Given information section start

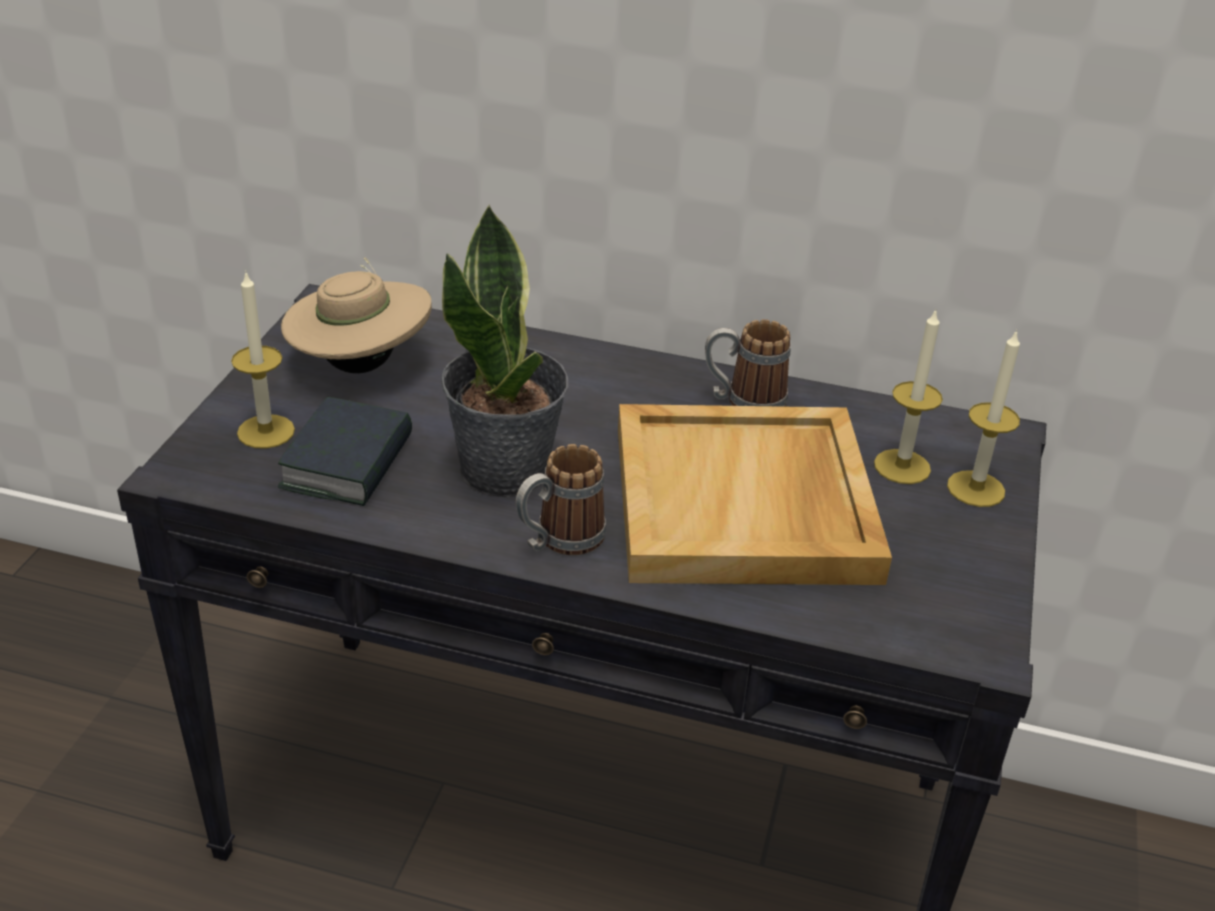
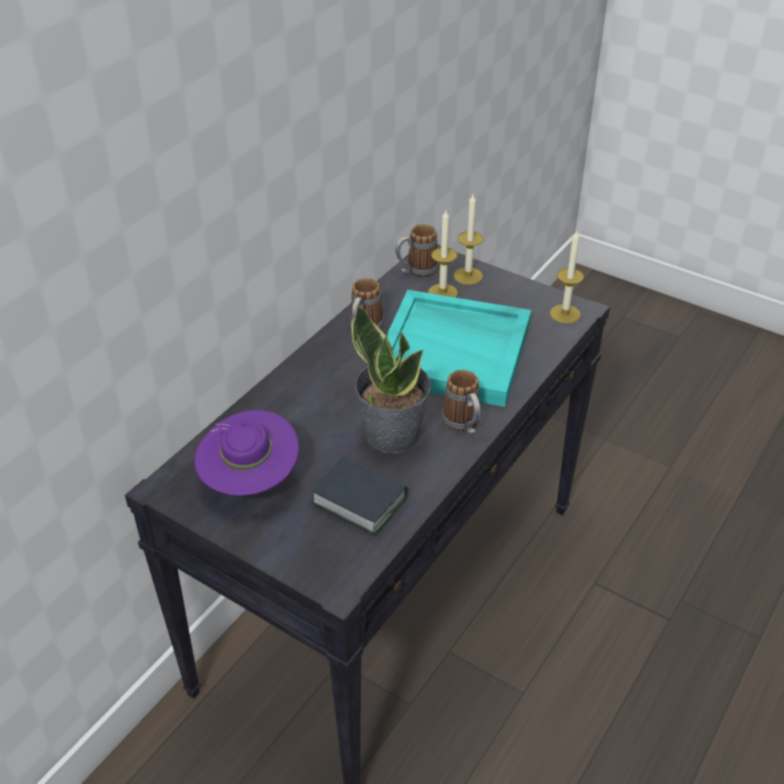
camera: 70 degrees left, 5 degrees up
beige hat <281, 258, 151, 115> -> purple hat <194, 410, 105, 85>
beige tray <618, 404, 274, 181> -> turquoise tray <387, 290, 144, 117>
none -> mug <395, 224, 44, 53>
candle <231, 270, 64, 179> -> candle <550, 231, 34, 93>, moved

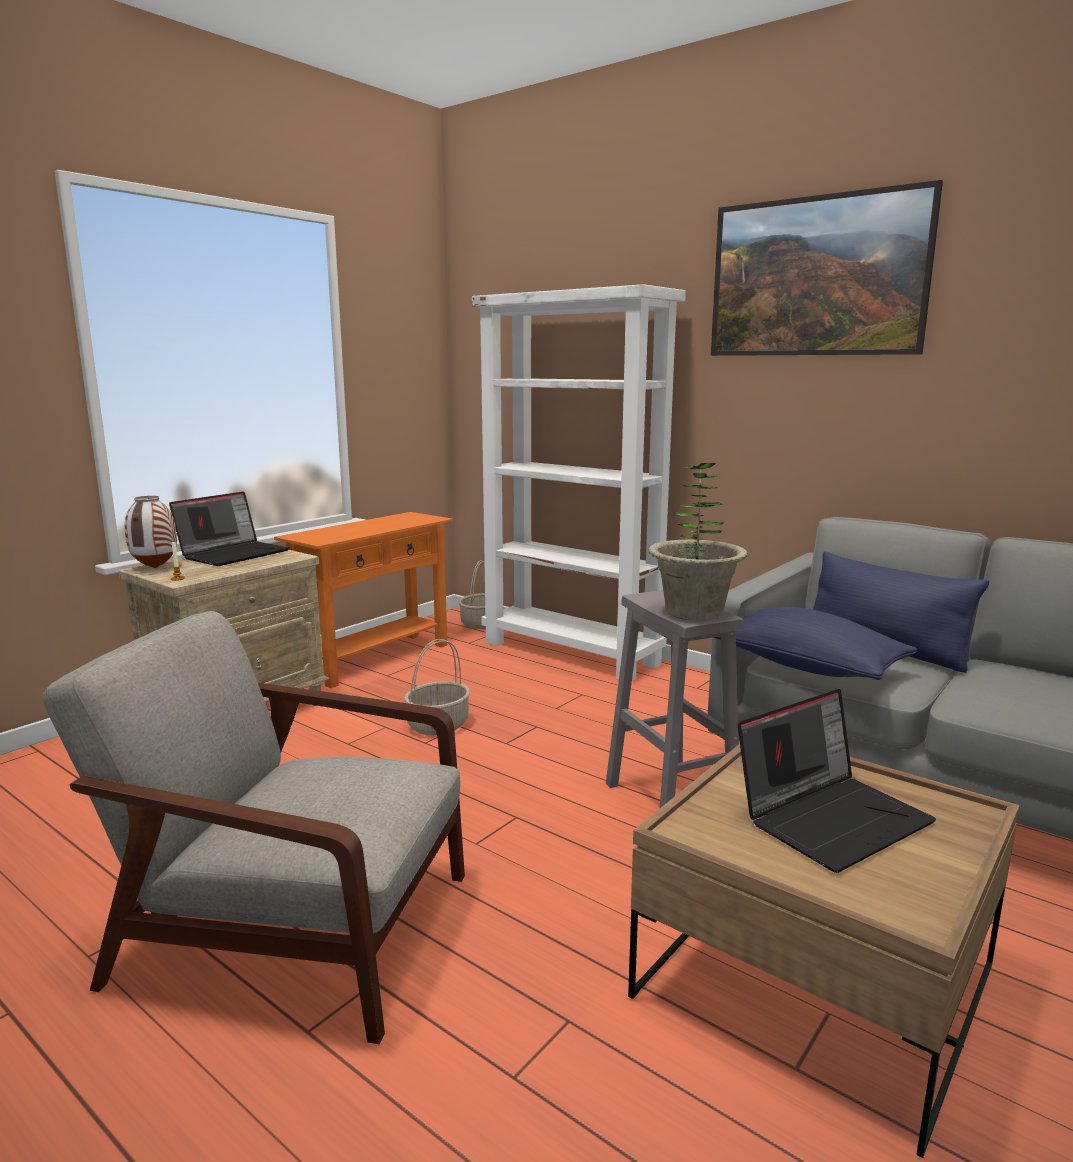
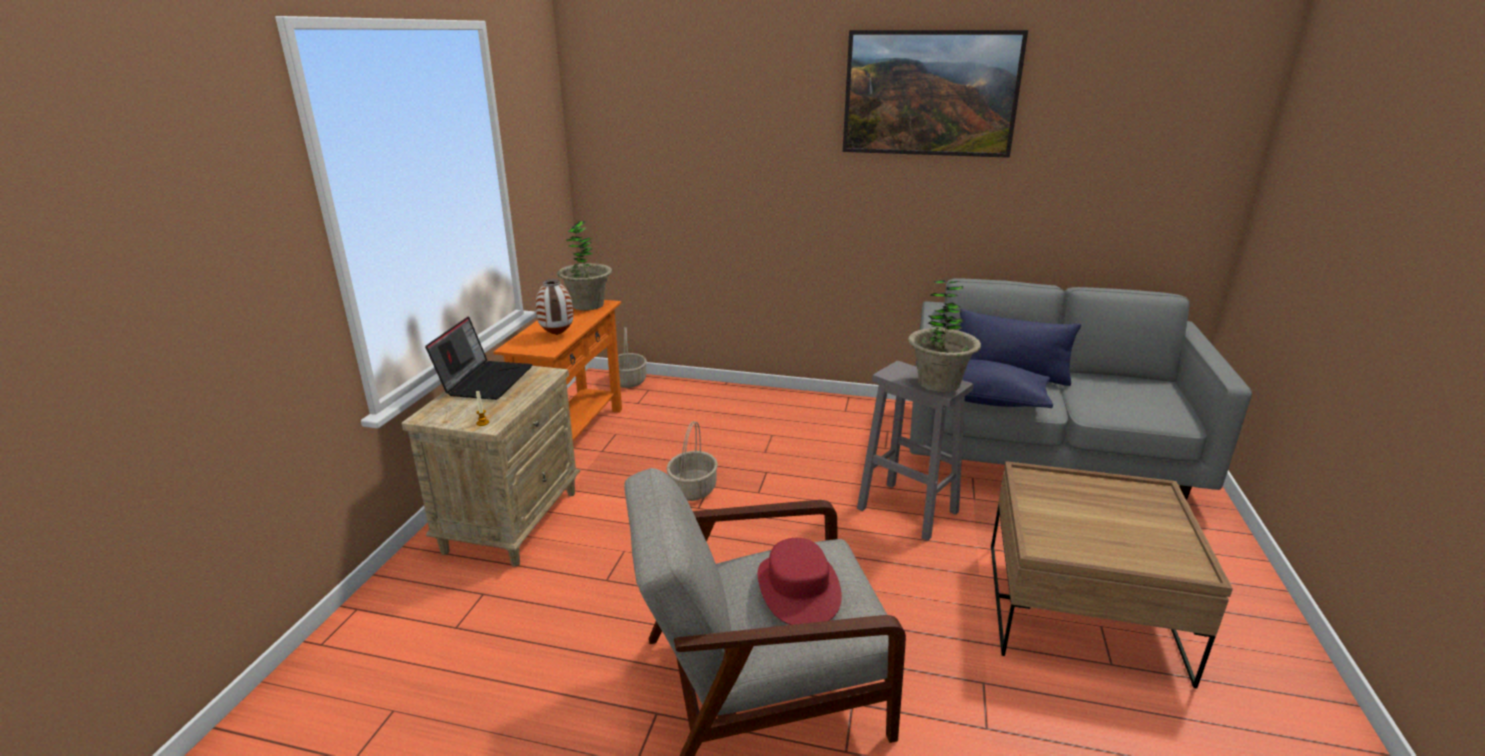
camera: 25 degrees left, 10 degrees up
vase <125, 496, 52, 72> -> vase <535, 279, 38, 56>, moved
none -> potted plant <557, 221, 55, 90>
none -> red hat <758, 538, 84, 87>
white bookcase <472, 284, 214, 397> -> none
laptop <737, 689, 199, 184> -> none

Given information section end

* **Task details**
Consider the material above. Report how many of its lines contain the word "beige", and nothing more.

* **Exercise result**
2